Morgan Freeman tem razão?

Para brasileiros, está quase virando tradição a circulação de um trecho de uma entrevista do premiado ator Morgan Freeman no dia da consciência negra, especialmente entre críticos da data ou críticos dos ativistas do identitarismo de raça. Na entrevista ao programa de televisão americano 60 Minutes em 2005, Freeman lamenta a existência de um “mês da história negra” e diz que o problema do racismo é a ênfase na identidade racial (presente, por exemplo, no hábito que as pessoas têm de apresentá-lo como um ator negro). Além disso, ele aconselha que “paremos de falar nisso”. Simpatizantes da mensagem identitária de pensadores como Kendi são hostis a essa mensagem, e apontam que não falar de racismo não resolve o problema do racismo. Porém, como dito, Freeman parecia estar falando da ênfase na identidade racial, que estudos replicados da psicologia sugerem que realmente pode agravar o racismo em vez de ser a solução que esses ativistas pensam que é.

Na constelação de ativismos preocupados com identidades geralmente não escolhidas, a historiadora britânica Helen Pluckrose e o matemático americano James Lindsay propõem que seja traçada uma diferença entre aqueles que seguem a tradição dos direitos civis, que é liberal e busca remover restrições indevidas que pessoas sofrem às suas liberdades por serem negras, mulheres, LGBT etc., impostas a elas por preconceito e discriminação injusta; e os movimentos que fazem política identitária ou identitarismo, que bebem de outras fontes intelectuais do radicalismo acadêmico e pregam, na verdade, tratamento diferenciado e revanchismo, além de ressignificações unilaterais em palavras como “racismo”.

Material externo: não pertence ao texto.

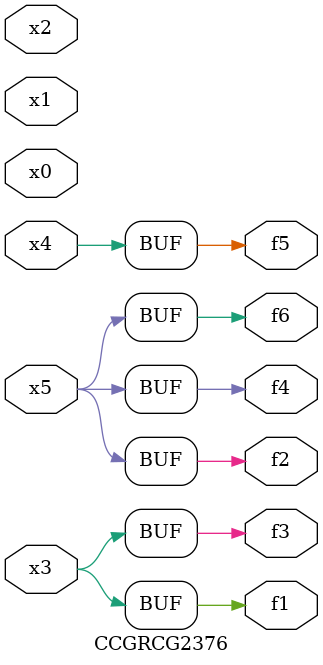
<source format=v>
module CCGRCG2376(
	input x0, x1, x2, x3, x4, x5,
	output f1, f2, f3, f4, f5, f6
);
	assign f1 = x3;
	assign f2 = x5;
	assign f3 = x3;
	assign f4 = x5;
	assign f5 = x4;
	assign f6 = x5;
endmodule

</source>
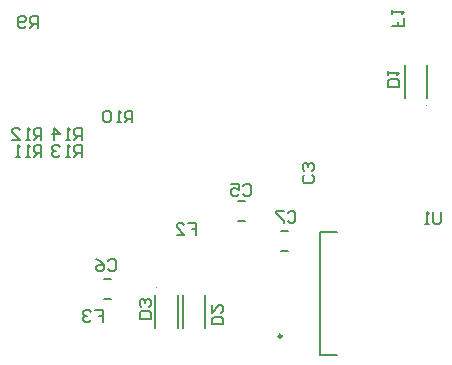
<source format=gbo>
G04 Layer_Color=32896*
%FSLAX44Y44*%
%MOMM*%
G71*
G01*
G75*
%ADD31C,0.2000*%
%ADD35C,0.2500*%
%ADD97C,0.1000*%
D31*
X406500Y223000D02*
Y251000D01*
X425500Y223000D02*
Y251000D01*
X152000Y69500D02*
X158000D01*
X152000Y52500D02*
X158000D01*
X214500Y28000D02*
Y56000D01*
X195500Y28000D02*
Y56000D01*
X218500Y28000D02*
Y56000D01*
X237500Y28000D02*
Y56000D01*
X265000Y135500D02*
X271000D01*
X265000Y118500D02*
X271000D01*
X302000Y110500D02*
X308000D01*
X302000Y93500D02*
X308000D01*
X334500Y5000D02*
X349000D01*
X334500Y109000D02*
X349000D01*
X334500Y5000D02*
Y109000D01*
X133000Y187000D02*
Y196997D01*
X128002D01*
X126335Y195331D01*
Y191998D01*
X128002Y190332D01*
X133000D01*
X129668D02*
X126335Y187000D01*
X123003D02*
X119671D01*
X121337D01*
Y196997D01*
X123003Y195331D01*
X109674Y187000D02*
Y196997D01*
X114673Y191998D01*
X108008D01*
X133000Y173000D02*
Y182997D01*
X128002D01*
X126335Y181331D01*
Y177998D01*
X128002Y176332D01*
X133000D01*
X129668D02*
X126335Y173000D01*
X123003D02*
X119671D01*
X121337D01*
Y182997D01*
X123003Y181331D01*
X114673D02*
X113006Y182997D01*
X109674D01*
X108008Y181331D01*
Y179664D01*
X109674Y177998D01*
X111340D01*
X109674D01*
X108008Y176332D01*
Y174666D01*
X109674Y173000D01*
X113006D01*
X114673Y174666D01*
X99000Y187000D02*
Y196997D01*
X94002D01*
X92336Y195331D01*
Y191998D01*
X94002Y190332D01*
X99000D01*
X95668D02*
X92336Y187000D01*
X89003D02*
X85671D01*
X87337D01*
Y196997D01*
X89003Y195331D01*
X74008Y187000D02*
X80673D01*
X74008Y193664D01*
Y195331D01*
X75674Y196997D01*
X79006D01*
X80673Y195331D01*
X99000Y173000D02*
Y182997D01*
X94002D01*
X92336Y181331D01*
Y177998D01*
X94002Y176332D01*
X99000D01*
X95668D02*
X92336Y173000D01*
X89003D02*
X85671D01*
X87337D01*
Y182997D01*
X89003Y181331D01*
X80673Y173000D02*
X77340D01*
X79006D01*
Y182997D01*
X80673Y181331D01*
X176000Y202000D02*
Y211997D01*
X171002D01*
X169335Y210331D01*
Y206998D01*
X171002Y205332D01*
X176000D01*
X172668D02*
X169335Y202000D01*
X166003D02*
X162671D01*
X164337D01*
Y211997D01*
X166003Y210331D01*
X157673D02*
X156006Y211997D01*
X152674D01*
X151008Y210331D01*
Y203666D01*
X152674Y202000D01*
X156006D01*
X157673Y203666D01*
Y210331D01*
X96000Y282000D02*
Y291997D01*
X91002D01*
X89335Y290331D01*
Y286998D01*
X91002Y285332D01*
X96000D01*
X92668D02*
X89335Y282000D01*
X86003Y283666D02*
X84337Y282000D01*
X81005D01*
X79339Y283666D01*
Y290331D01*
X81005Y291997D01*
X84337D01*
X86003Y290331D01*
Y288664D01*
X84337Y286998D01*
X79339D01*
X269335Y148331D02*
X271002Y149997D01*
X274334D01*
X276000Y148331D01*
Y141666D01*
X274334Y140000D01*
X271002D01*
X269335Y141666D01*
X259339Y149997D02*
X266003D01*
Y144998D01*
X262671Y146664D01*
X261005D01*
X259339Y144998D01*
Y141666D01*
X261005Y140000D01*
X264337D01*
X266003Y141666D01*
X437000Y125997D02*
Y117666D01*
X435334Y116000D01*
X432002D01*
X430336Y117666D01*
Y125997D01*
X427003Y116000D02*
X423671D01*
X425337D01*
Y125997D01*
X427003Y124331D01*
X144335Y42997D02*
X151000D01*
Y37998D01*
X147668D01*
X151000D01*
Y33000D01*
X141003Y41331D02*
X139337Y42997D01*
X136005D01*
X134339Y41331D01*
Y39664D01*
X136005Y37998D01*
X137671D01*
X136005D01*
X134339Y36332D01*
Y34666D01*
X136005Y33000D01*
X139337D01*
X141003Y34666D01*
X223335Y116997D02*
X230000D01*
Y111998D01*
X226668D01*
X230000D01*
Y107000D01*
X213339D02*
X220003D01*
X213339Y113665D01*
Y115331D01*
X215005Y116997D01*
X218337D01*
X220003Y115331D01*
X405997Y290665D02*
Y284000D01*
X400998D01*
Y287332D01*
Y284000D01*
X396000D01*
Y293997D02*
Y297329D01*
Y295663D01*
X405997D01*
X404331Y293997D01*
X191997Y36000D02*
X182000D01*
Y40998D01*
X183666Y42664D01*
X190331D01*
X191997Y40998D01*
Y36000D01*
X190331Y45997D02*
X191997Y47663D01*
Y50995D01*
X190331Y52661D01*
X188664D01*
X186998Y50995D01*
Y49329D01*
Y50995D01*
X185332Y52661D01*
X183666D01*
X182000Y50995D01*
Y47663D01*
X183666Y45997D01*
X252997Y31000D02*
X243000D01*
Y35998D01*
X244666Y37664D01*
X251331D01*
X252997Y35998D01*
Y31000D01*
X243000Y47661D02*
Y40997D01*
X249664Y47661D01*
X251331D01*
X252997Y45995D01*
Y42663D01*
X251331Y40997D01*
X401997Y232000D02*
X392000D01*
Y236998D01*
X393666Y238664D01*
X400331D01*
X401997Y236998D01*
Y232000D01*
X392000Y241997D02*
Y245329D01*
Y243663D01*
X401997D01*
X400331Y241997D01*
X307335Y125331D02*
X309002Y126997D01*
X312334D01*
X314000Y125331D01*
Y118666D01*
X312334Y117000D01*
X309002D01*
X307335Y118666D01*
X304003Y126997D02*
X297339D01*
Y125331D01*
X304003Y118666D01*
Y117000D01*
X155336Y84331D02*
X157002Y85997D01*
X160334D01*
X162000Y84331D01*
Y77666D01*
X160334Y76000D01*
X157002D01*
X155336Y77666D01*
X145339Y85997D02*
X148671Y84331D01*
X152003Y80998D01*
Y77666D01*
X150337Y76000D01*
X147005D01*
X145339Y77666D01*
Y79332D01*
X147005Y80998D01*
X152003D01*
X328331Y157664D02*
X329997Y155998D01*
Y152666D01*
X328331Y151000D01*
X321666D01*
X320000Y152666D01*
Y155998D01*
X321666Y157664D01*
X328331Y160997D02*
X329997Y162663D01*
Y165995D01*
X328331Y167661D01*
X326665D01*
X324998Y165995D01*
Y164329D01*
Y165995D01*
X323332Y167661D01*
X321666D01*
X320000Y165995D01*
Y162663D01*
X321666Y160997D01*
D35*
X302250Y21100D02*
G03*
X302250Y21100I-1250J0D01*
G01*
D97*
X425500Y216500D02*
G03*
X425500Y216500I-500J0D01*
G01*
X196500Y62500D02*
G03*
X196500Y62500I-500J0D01*
G01*
X237500Y21500D02*
G03*
X237500Y21500I-500J0D01*
G01*
M02*

</source>
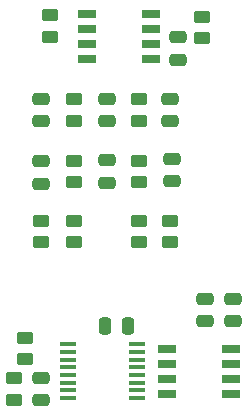
<source format=gtp>
%TF.GenerationSoftware,KiCad,Pcbnew,8.0.4*%
%TF.CreationDate,2024-08-20T21:33:43+02:00*%
%TF.ProjectId,Audio DAC,41756469-6f20-4444-9143-2e6b69636164,V0*%
%TF.SameCoordinates,PX6d01460PY32de760*%
%TF.FileFunction,Paste,Top*%
%TF.FilePolarity,Positive*%
%FSLAX46Y46*%
G04 Gerber Fmt 4.6, Leading zero omitted, Abs format (unit mm)*
G04 Created by KiCad (PCBNEW 8.0.4) date 2024-08-20 21:33:43*
%MOMM*%
%LPD*%
G01*
G04 APERTURE LIST*
G04 Aperture macros list*
%AMRoundRect*
0 Rectangle with rounded corners*
0 $1 Rounding radius*
0 $2 $3 $4 $5 $6 $7 $8 $9 X,Y pos of 4 corners*
0 Add a 4 corners polygon primitive as box body*
4,1,4,$2,$3,$4,$5,$6,$7,$8,$9,$2,$3,0*
0 Add four circle primitives for the rounded corners*
1,1,$1+$1,$2,$3*
1,1,$1+$1,$4,$5*
1,1,$1+$1,$6,$7*
1,1,$1+$1,$8,$9*
0 Add four rect primitives between the rounded corners*
20,1,$1+$1,$2,$3,$4,$5,0*
20,1,$1+$1,$4,$5,$6,$7,0*
20,1,$1+$1,$6,$7,$8,$9,0*
20,1,$1+$1,$8,$9,$2,$3,0*%
G04 Aperture macros list end*
%ADD10RoundRect,0.250000X0.475000X-0.250000X0.475000X0.250000X-0.475000X0.250000X-0.475000X-0.250000X0*%
%ADD11RoundRect,0.250000X0.450000X-0.262500X0.450000X0.262500X-0.450000X0.262500X-0.450000X-0.262500X0*%
%ADD12R,1.550000X0.650000*%
%ADD13R,1.450000X0.450000*%
%ADD14RoundRect,0.250000X-0.475000X0.250000X-0.475000X-0.250000X0.475000X-0.250000X0.475000X0.250000X0*%
%ADD15RoundRect,0.250000X-0.450000X0.262500X-0.450000X-0.262500X0.450000X-0.262500X0.450000X0.262500X0*%
%ADD16RoundRect,0.250000X-0.250000X-0.475000X0.250000X-0.475000X0.250000X0.475000X-0.250000X0.475000X0*%
G04 APERTURE END LIST*
D10*
%TO.C,C3*%
X16002000Y-10845000D03*
X16002000Y-12745000D03*
%TD*%
D11*
%TO.C,R3*%
X7229000Y-28217500D03*
X7229000Y-26392500D03*
%TD*%
D10*
%TO.C,C15*%
X10033000Y-17952000D03*
X10033000Y-16052000D03*
%TD*%
%TO.C,C6*%
X4445000Y-41574000D03*
X4445000Y-39674000D03*
%TD*%
D12*
%TO.C,IC1*%
X15055000Y-37211000D03*
X15055000Y-38481000D03*
X15055000Y-39751000D03*
X15055000Y-41021000D03*
X20505000Y-41021000D03*
X20505000Y-39751000D03*
X20505000Y-38481000D03*
X20505000Y-37211000D03*
%TD*%
D11*
%TO.C,R6*%
X18024000Y-10945500D03*
X18024000Y-9120500D03*
%TD*%
%TO.C,R10*%
X12690000Y-23137500D03*
X12690000Y-21312500D03*
%TD*%
%TO.C,R11*%
X12690000Y-17930500D03*
X12690000Y-16105500D03*
%TD*%
D10*
%TO.C,C7*%
X4435000Y-23236000D03*
X4435000Y-21336000D03*
%TD*%
D13*
%TO.C,IC6*%
X6727000Y-36841000D03*
X6727000Y-37491000D03*
X6727000Y-38141000D03*
X6727000Y-38791000D03*
X6727000Y-39441000D03*
X6727000Y-40091000D03*
X6727000Y-40741000D03*
X6727000Y-41391000D03*
X12577000Y-41391000D03*
X12577000Y-40741000D03*
X12577000Y-40091000D03*
X12577000Y-39441000D03*
X12577000Y-38791000D03*
X12577000Y-38141000D03*
X12577000Y-37491000D03*
X12577000Y-36841000D03*
%TD*%
D11*
%TO.C,R4*%
X7229000Y-23137500D03*
X7229000Y-21312500D03*
%TD*%
D10*
%TO.C,C16*%
X15367000Y-17952000D03*
X15367000Y-16052000D03*
%TD*%
D11*
%TO.C,R8*%
X5197000Y-10818500D03*
X5197000Y-8993500D03*
%TD*%
%TO.C,R2*%
X2149000Y-39727500D03*
X2149000Y-41552500D03*
%TD*%
D10*
%TO.C,C11*%
X4445000Y-17952000D03*
X4445000Y-16052000D03*
%TD*%
D14*
%TO.C,C1*%
X18288000Y-32975000D03*
X18288000Y-34875000D03*
%TD*%
%TO.C,C2*%
X20701000Y-32975000D03*
X20701000Y-34875000D03*
%TD*%
D11*
%TO.C,R5*%
X7229000Y-17930500D03*
X7229000Y-16105500D03*
%TD*%
D15*
%TO.C,R1*%
X3058000Y-36298500D03*
X3058000Y-38123500D03*
%TD*%
D10*
%TO.C,C10*%
X10033000Y-23159000D03*
X10033000Y-21259000D03*
%TD*%
%TO.C,C14*%
X15494000Y-23032000D03*
X15494000Y-21132000D03*
%TD*%
D15*
%TO.C,R7*%
X4455000Y-26392500D03*
X4455000Y-28217500D03*
%TD*%
D11*
%TO.C,R9*%
X12690000Y-28217500D03*
X12690000Y-26392500D03*
%TD*%
D16*
%TO.C,C13*%
X9861000Y-35306000D03*
X11761000Y-35306000D03*
%TD*%
D15*
%TO.C,R12*%
X15377000Y-26392500D03*
X15377000Y-28217500D03*
%TD*%
D12*
%TO.C,IC7*%
X8324000Y-12700000D03*
X8324000Y-11430000D03*
X8324000Y-10160000D03*
X8324000Y-8890000D03*
X13774000Y-8890000D03*
X13774000Y-10160000D03*
X13774000Y-11430000D03*
X13774000Y-12700000D03*
%TD*%
M02*

</source>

O identitarismo também tende ao que o filósofo conservador Roger Scruton chama de “oikofobia”, uma aversão irracional pelo próprio lar, ou seja, pela própria cultura ou país, que identitários veem como especialmente viciado e imoral comparado a outras regiões do planeta ou a um ideal utópico que só existe em sua cabeça — daí a descrição da acadêmica identitária Bell Hooks do Ocidente como um “patriarcado supremacista branco heteronormativo”, que contrasta com o fato de que dificilmente há região mais tolerante no mundo para mulheres, negros e LGBT. O ativismo por liberdades civis está associado a figuras como Martin Luther King, e o identitarismo, a figuras como Malcolm X, em sua fase mais separatista e belicosa, agravadas por elucubrações de escolas de pensamento associadas ao marxismo, teoria crítica e pós-modernismo.